▶ What to do
Please recast every line of the listing below as a JSON list of strings, one string per line, skipping blank lines and leaving out the pictures.

▶ Items

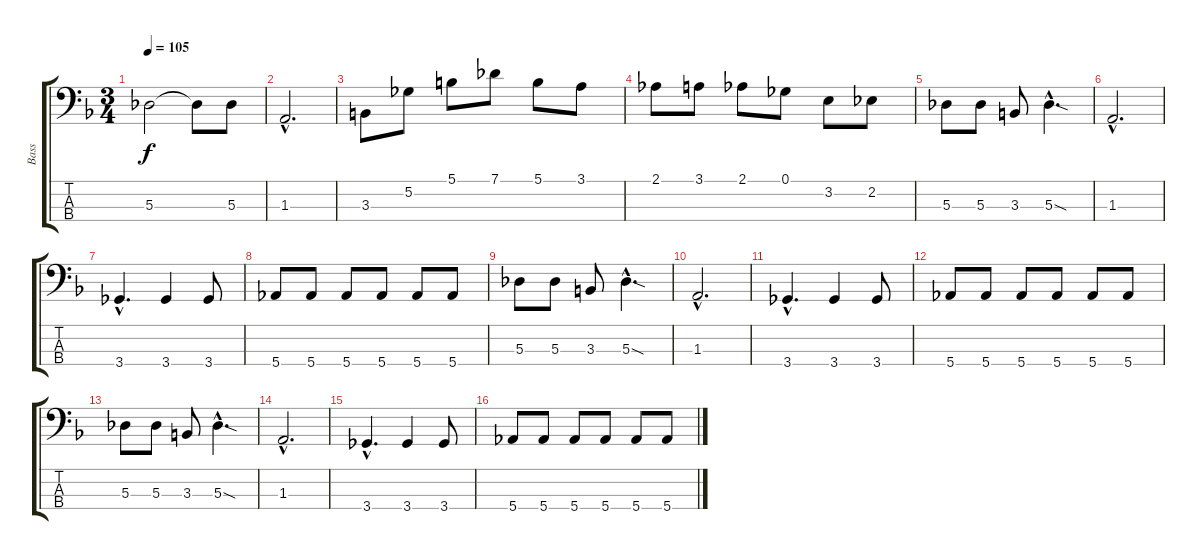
\track ("Bass" "Bass") {instrument electricbasspick}
\staff {score tabs}
\tuning (Gb2 Db2 Ab1 Eb1) {hide}
\ts (3 4)
\tempo 105
\clef f4
\ks f
5.3.2{dy f} 5.3{t}.8 5.3.8 |
1.3{hac}.2{d} |
3.3.8 5.2.8 5.1.8 7.1.8 5.1.8 3.1.8 |
2.1.8 3.1.8 2.1.8 0.1.8 3.2.8 2.2.8 |
5.3.8 5.3.8 3.3.8 5.3{sod hac}.4{d} |
1.3{hac}.2{d} |
3.4{hac}.4{d} 3.4.4 3.4.8 |
5.4.8 5.4.8 5.4.8 5.4.8 5.4.8 5.4.8 |
5.3.8 5.3.8 3.3.8 5.3{sod hac}.4{d} |
1.3{hac}.2{d} |
3.4{hac}.4{d} 3.4.4 3.4.8 |
5.4.8 5.4.8 5.4.8 5.4.8 5.4.8 5.4.8 |
5.3.8 5.3.8 3.3.8 5.3{sod hac}.4{d} |
1.3{hac}.2{d} |
3.4{hac}.4{d} 3.4.4 3.4.8 |
5.4.8 5.4.8 5.4.8 5.4.8 5.4.8 5.4.8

▶ Exercise answer
[
  "\\track (\"Bass\" \"Bass\") {instrument electricbasspick}",
  "\\staff {score tabs}",
  "\\tuning (Gb2 Db2 Ab1 Eb1) {hide}",
  "\\ts (3 4)",
  "\\tempo 105",
  "\\clef f4",
  "\\ks f",
  "5.3.2{dy f} 5.3{t}.8 5.3.8 |",
  "1.3{hac}.2{d} |",
  "3.3.8 5.2.8 5.1.8 7.1.8 5.1.8 3.1.8 |",
  "2.1.8 3.1.8 2.1.8 0.1.8 3.2.8 2.2.8 |",
  "5.3.8 5.3.8 3.3.8 5.3{sod hac}.4{d} |",
  "1.3{hac}.2{d} |",
  "3.4{hac}.4{d} 3.4.4 3.4.8 |",
  "5.4.8 5.4.8 5.4.8 5.4.8 5.4.8 5.4.8 |",
  "5.3.8 5.3.8 3.3.8 5.3{sod hac}.4{d} |",
  "1.3{hac}.2{d} |",
  "3.4{hac}.4{d} 3.4.4 3.4.8 |",
  "5.4.8 5.4.8 5.4.8 5.4.8 5.4.8 5.4.8 |",
  "5.3.8 5.3.8 3.3.8 5.3{sod hac}.4{d} |",
  "1.3{hac}.2{d} |",
  "3.4{hac}.4{d} 3.4.4 3.4.8 |",
  "5.4.8 5.4.8 5.4.8 5.4.8 5.4.8 5.4.8"
]